» **Goal of the exercise**
How many lines in the material contain the string "casing"? Only the number is wanted.

» **Records to use**
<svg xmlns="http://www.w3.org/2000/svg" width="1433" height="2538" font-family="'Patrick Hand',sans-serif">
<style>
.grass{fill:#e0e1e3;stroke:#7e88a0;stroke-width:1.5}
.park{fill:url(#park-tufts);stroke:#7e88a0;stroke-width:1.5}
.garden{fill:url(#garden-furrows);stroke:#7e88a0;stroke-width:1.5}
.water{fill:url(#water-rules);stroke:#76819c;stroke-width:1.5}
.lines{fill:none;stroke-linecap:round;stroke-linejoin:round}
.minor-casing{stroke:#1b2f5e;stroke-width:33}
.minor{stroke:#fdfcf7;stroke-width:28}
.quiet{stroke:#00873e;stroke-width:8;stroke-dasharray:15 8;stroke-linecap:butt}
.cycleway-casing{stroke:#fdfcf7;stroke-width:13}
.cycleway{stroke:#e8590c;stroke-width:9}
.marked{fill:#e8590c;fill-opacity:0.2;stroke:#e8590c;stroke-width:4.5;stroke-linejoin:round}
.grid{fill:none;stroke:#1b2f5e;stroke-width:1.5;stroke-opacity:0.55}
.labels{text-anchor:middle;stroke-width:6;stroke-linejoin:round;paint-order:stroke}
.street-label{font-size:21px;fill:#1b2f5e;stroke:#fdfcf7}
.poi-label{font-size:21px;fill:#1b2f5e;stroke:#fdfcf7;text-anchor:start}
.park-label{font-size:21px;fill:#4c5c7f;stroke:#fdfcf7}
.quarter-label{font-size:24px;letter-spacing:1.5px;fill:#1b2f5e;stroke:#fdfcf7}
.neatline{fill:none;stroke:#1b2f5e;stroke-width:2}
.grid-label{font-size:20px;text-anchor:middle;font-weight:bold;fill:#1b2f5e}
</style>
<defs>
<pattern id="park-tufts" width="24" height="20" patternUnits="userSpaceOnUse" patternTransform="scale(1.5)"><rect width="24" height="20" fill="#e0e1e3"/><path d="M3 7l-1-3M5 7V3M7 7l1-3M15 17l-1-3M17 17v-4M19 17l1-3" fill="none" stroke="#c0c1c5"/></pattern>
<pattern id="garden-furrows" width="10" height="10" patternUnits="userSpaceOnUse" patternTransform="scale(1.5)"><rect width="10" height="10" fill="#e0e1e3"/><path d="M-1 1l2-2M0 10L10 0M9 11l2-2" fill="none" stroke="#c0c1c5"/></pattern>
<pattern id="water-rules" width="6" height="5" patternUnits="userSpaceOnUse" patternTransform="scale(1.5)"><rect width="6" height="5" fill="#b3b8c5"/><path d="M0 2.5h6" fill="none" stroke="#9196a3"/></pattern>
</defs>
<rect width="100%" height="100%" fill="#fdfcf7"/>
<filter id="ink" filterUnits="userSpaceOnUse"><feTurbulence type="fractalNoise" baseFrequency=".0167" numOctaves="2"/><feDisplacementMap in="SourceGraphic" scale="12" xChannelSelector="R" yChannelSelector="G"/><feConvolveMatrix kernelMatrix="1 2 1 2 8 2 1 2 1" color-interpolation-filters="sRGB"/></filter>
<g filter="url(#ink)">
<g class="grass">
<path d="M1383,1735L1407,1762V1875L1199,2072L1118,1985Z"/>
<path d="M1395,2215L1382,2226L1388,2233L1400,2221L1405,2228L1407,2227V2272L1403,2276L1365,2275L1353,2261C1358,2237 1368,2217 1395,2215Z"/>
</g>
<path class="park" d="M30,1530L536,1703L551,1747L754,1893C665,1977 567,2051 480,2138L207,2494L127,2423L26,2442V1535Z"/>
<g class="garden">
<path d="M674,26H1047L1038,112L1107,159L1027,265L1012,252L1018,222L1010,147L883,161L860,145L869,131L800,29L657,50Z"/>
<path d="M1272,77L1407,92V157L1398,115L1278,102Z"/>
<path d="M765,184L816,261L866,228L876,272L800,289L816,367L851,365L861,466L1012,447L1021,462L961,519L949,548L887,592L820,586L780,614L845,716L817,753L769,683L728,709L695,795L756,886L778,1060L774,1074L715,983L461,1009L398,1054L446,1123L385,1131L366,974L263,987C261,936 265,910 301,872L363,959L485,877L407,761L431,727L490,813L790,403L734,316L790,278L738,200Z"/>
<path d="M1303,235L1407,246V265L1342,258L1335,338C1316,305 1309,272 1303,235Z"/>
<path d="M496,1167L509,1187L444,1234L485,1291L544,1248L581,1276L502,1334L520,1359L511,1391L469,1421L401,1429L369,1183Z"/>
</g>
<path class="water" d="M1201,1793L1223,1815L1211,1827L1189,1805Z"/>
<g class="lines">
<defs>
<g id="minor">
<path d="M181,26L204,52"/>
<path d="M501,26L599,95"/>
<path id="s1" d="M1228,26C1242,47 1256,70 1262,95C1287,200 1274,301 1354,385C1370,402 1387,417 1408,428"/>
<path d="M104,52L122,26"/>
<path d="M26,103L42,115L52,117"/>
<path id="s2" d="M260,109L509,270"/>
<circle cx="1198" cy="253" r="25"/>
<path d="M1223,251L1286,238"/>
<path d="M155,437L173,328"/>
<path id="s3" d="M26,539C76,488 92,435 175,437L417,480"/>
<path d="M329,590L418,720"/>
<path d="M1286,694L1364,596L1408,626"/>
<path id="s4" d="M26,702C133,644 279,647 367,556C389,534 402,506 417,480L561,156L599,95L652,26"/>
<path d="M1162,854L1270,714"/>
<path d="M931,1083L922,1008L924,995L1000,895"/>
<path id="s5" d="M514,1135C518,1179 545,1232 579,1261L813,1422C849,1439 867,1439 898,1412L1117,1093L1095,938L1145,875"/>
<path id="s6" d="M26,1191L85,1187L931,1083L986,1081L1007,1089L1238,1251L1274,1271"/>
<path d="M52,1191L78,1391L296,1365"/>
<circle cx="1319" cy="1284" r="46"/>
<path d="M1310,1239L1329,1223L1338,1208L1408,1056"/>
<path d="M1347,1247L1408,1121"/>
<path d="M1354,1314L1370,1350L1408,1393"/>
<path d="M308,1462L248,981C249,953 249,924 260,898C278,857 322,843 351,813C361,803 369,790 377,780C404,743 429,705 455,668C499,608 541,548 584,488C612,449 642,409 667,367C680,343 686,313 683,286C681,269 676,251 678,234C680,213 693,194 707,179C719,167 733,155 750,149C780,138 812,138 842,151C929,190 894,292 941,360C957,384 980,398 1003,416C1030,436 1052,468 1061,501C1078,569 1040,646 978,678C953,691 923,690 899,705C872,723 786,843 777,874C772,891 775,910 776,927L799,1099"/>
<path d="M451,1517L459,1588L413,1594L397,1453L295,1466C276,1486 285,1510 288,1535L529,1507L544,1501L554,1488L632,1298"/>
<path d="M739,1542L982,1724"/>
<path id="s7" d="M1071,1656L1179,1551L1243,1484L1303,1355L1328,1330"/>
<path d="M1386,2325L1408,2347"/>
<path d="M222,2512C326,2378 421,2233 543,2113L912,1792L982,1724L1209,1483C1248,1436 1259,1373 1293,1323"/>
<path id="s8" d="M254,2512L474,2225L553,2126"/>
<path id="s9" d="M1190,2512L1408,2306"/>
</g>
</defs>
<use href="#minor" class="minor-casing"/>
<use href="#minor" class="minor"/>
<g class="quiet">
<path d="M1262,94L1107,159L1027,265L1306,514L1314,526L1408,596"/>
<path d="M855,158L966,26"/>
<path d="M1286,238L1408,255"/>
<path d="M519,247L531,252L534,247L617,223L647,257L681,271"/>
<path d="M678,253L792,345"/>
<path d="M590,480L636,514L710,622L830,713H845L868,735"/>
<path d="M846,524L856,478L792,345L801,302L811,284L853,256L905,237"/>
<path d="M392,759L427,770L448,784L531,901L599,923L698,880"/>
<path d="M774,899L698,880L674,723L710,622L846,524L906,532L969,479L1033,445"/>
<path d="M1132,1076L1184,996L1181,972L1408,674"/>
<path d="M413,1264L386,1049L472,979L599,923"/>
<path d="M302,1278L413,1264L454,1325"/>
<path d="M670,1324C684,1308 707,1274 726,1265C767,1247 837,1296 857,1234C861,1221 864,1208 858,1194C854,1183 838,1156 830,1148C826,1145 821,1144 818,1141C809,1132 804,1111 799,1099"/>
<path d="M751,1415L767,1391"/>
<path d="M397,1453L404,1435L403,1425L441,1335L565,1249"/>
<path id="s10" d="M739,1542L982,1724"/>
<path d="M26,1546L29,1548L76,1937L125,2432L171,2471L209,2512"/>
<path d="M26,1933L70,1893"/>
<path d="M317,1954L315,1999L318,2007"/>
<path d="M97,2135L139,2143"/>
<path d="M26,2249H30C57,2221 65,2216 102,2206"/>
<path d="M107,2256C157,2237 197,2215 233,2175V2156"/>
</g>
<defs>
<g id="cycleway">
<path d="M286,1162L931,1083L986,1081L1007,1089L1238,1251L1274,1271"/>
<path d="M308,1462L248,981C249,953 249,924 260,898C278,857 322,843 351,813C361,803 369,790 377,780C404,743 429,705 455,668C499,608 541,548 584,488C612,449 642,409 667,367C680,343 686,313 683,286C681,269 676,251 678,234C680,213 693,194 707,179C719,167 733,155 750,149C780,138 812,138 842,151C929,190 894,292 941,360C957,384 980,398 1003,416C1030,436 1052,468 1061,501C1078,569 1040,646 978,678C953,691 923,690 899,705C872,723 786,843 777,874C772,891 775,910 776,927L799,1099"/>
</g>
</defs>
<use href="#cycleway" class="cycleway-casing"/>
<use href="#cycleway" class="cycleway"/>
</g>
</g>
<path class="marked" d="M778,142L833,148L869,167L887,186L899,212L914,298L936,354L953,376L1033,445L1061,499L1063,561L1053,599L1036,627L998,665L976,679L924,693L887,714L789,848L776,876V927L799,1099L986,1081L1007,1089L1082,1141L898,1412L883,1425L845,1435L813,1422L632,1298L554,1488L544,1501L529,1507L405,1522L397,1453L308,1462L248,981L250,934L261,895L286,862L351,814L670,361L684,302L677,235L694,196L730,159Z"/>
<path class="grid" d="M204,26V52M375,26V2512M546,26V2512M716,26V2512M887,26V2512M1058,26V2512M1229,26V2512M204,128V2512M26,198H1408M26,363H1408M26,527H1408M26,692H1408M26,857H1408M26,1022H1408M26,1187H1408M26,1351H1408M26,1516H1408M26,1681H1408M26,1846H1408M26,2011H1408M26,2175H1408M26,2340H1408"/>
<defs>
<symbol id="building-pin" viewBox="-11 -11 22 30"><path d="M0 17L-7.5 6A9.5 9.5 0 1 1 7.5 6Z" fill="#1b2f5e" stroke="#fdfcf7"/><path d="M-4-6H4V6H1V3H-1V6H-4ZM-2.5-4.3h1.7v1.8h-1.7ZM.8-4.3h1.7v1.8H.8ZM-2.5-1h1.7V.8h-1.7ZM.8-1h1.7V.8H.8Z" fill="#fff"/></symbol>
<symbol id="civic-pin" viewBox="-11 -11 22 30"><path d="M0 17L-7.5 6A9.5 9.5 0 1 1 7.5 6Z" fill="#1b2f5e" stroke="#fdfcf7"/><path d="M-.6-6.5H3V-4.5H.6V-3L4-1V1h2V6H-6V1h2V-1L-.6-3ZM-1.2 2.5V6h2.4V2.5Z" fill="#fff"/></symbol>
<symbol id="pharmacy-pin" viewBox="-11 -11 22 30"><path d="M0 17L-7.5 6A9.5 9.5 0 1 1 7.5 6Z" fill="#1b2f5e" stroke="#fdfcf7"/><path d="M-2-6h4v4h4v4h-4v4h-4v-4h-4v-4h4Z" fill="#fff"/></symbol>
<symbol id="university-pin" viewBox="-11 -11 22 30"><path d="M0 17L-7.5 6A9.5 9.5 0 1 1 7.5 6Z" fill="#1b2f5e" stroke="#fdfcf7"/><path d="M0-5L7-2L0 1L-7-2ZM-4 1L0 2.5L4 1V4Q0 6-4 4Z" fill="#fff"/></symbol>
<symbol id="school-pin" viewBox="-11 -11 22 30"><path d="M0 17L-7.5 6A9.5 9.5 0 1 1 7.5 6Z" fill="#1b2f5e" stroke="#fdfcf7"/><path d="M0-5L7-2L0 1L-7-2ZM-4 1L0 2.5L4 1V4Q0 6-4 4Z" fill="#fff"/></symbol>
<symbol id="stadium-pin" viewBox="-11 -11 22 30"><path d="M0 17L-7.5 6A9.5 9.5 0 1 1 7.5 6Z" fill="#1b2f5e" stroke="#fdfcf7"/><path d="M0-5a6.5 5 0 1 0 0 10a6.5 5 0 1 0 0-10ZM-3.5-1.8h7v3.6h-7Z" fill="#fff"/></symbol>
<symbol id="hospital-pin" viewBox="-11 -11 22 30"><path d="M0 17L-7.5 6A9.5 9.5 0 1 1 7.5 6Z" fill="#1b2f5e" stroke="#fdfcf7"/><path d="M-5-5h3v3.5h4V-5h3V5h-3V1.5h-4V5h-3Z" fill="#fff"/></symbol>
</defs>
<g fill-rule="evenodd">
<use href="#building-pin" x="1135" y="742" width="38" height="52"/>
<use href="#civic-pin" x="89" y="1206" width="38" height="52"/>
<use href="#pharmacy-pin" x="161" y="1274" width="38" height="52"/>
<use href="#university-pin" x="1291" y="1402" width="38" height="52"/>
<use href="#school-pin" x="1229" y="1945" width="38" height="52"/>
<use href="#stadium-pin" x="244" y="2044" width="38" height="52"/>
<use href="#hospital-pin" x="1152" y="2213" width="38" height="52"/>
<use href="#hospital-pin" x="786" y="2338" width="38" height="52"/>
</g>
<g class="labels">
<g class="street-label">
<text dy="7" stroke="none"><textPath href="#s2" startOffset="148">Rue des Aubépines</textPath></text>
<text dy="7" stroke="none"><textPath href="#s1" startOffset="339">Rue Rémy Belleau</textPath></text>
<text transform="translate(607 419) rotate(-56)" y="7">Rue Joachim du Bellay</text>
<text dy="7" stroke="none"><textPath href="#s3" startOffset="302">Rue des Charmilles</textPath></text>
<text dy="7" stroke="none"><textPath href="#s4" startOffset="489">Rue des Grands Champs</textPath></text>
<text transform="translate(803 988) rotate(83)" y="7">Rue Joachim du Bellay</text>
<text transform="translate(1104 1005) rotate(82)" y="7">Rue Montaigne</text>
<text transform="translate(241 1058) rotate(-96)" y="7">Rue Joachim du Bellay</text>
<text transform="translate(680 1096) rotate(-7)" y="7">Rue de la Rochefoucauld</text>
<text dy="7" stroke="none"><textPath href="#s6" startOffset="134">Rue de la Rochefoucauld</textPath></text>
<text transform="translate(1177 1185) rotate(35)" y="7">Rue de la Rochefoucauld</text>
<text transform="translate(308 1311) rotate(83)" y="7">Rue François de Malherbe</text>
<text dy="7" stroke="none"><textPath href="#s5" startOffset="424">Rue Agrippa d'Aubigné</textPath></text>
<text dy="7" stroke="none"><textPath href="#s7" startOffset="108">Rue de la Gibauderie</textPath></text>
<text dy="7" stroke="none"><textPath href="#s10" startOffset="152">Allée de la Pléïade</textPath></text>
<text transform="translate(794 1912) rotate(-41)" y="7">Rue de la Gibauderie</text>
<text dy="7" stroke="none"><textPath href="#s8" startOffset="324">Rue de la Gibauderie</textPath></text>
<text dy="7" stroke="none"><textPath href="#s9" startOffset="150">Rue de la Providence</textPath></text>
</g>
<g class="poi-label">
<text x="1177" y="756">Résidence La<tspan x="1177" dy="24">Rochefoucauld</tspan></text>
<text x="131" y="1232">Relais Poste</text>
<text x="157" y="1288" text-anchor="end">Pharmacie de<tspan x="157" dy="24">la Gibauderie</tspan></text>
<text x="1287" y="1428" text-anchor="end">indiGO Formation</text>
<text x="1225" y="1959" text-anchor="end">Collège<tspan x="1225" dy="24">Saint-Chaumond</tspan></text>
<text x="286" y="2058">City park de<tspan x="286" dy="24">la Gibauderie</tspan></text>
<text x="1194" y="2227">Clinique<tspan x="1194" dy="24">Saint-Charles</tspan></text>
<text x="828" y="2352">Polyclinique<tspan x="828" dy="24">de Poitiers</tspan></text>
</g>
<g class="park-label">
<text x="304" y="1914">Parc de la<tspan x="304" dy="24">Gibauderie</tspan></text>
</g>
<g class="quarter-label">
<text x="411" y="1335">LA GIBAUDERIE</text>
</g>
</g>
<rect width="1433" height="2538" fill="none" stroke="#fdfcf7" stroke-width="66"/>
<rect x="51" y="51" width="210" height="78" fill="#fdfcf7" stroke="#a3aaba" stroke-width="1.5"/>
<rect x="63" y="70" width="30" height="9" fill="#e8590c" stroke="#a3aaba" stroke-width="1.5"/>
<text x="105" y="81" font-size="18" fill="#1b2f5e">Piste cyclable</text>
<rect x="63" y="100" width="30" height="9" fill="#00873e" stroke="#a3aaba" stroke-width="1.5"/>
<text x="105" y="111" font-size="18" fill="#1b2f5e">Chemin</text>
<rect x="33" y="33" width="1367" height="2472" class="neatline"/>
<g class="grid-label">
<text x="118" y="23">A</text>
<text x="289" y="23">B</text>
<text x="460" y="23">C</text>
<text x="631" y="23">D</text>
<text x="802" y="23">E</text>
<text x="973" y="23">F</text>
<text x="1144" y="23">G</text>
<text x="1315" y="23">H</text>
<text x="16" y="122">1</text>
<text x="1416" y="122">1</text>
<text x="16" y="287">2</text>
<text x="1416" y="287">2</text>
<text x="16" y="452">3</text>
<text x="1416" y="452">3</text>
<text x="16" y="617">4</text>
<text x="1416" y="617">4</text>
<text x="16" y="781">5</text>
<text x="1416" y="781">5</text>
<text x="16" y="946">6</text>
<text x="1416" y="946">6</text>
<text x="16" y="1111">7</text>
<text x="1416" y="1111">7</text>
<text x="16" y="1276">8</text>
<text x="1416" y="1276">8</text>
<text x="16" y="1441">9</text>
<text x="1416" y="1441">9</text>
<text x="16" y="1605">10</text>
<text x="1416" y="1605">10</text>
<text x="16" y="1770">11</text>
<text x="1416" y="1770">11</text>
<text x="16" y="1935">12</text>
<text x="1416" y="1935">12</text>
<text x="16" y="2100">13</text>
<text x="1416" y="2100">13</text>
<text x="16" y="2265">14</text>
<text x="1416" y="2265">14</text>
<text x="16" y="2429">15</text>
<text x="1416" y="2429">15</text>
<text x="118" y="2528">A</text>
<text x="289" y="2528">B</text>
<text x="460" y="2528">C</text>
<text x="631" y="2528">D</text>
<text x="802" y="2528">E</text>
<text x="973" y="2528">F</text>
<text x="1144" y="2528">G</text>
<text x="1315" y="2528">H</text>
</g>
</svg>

» **Output below**
4